• What you are asked to do
Hunt for the word "back" across the entries below, copying each line that holds it.

• Given records
*** Block opens ***
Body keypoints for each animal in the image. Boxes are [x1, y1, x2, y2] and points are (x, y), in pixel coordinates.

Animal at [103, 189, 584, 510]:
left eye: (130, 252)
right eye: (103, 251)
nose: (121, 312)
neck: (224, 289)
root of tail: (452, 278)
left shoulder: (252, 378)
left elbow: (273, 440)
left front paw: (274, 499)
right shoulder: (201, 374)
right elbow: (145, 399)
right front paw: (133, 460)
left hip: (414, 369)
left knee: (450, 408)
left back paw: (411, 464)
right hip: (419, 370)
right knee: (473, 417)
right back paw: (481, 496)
*** Block closes ***
*** Block opens ***
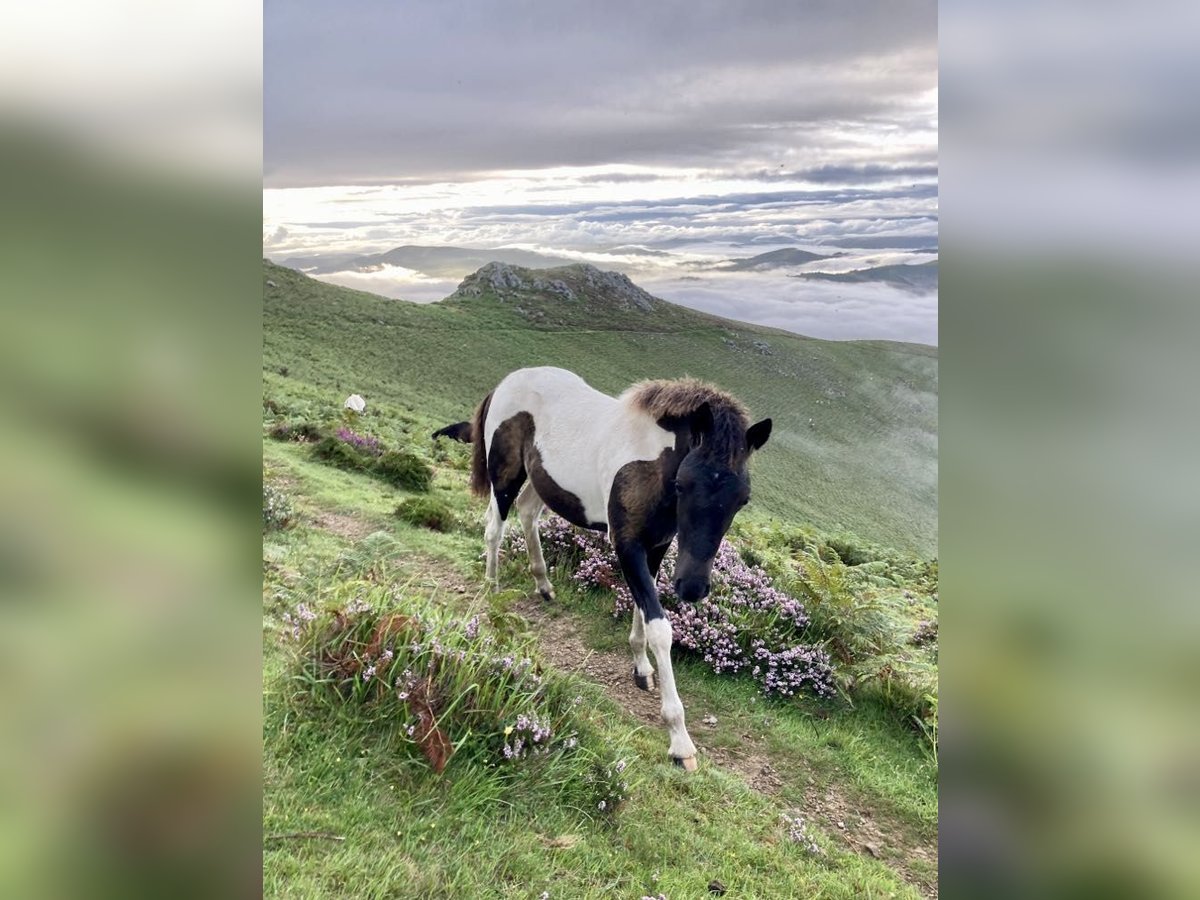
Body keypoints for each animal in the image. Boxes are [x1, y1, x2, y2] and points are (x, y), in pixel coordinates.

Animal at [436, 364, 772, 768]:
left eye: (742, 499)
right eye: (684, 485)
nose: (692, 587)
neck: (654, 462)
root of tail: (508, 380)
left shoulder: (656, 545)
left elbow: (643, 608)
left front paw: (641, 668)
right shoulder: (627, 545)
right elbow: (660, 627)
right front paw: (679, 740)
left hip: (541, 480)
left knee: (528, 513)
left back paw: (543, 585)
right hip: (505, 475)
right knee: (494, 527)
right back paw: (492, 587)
*** Block closes ***
• Response to this task
left back paw: (411, 464)
right back paw: (481, 496)
left back paw: (543, 585)
right back paw: (492, 587)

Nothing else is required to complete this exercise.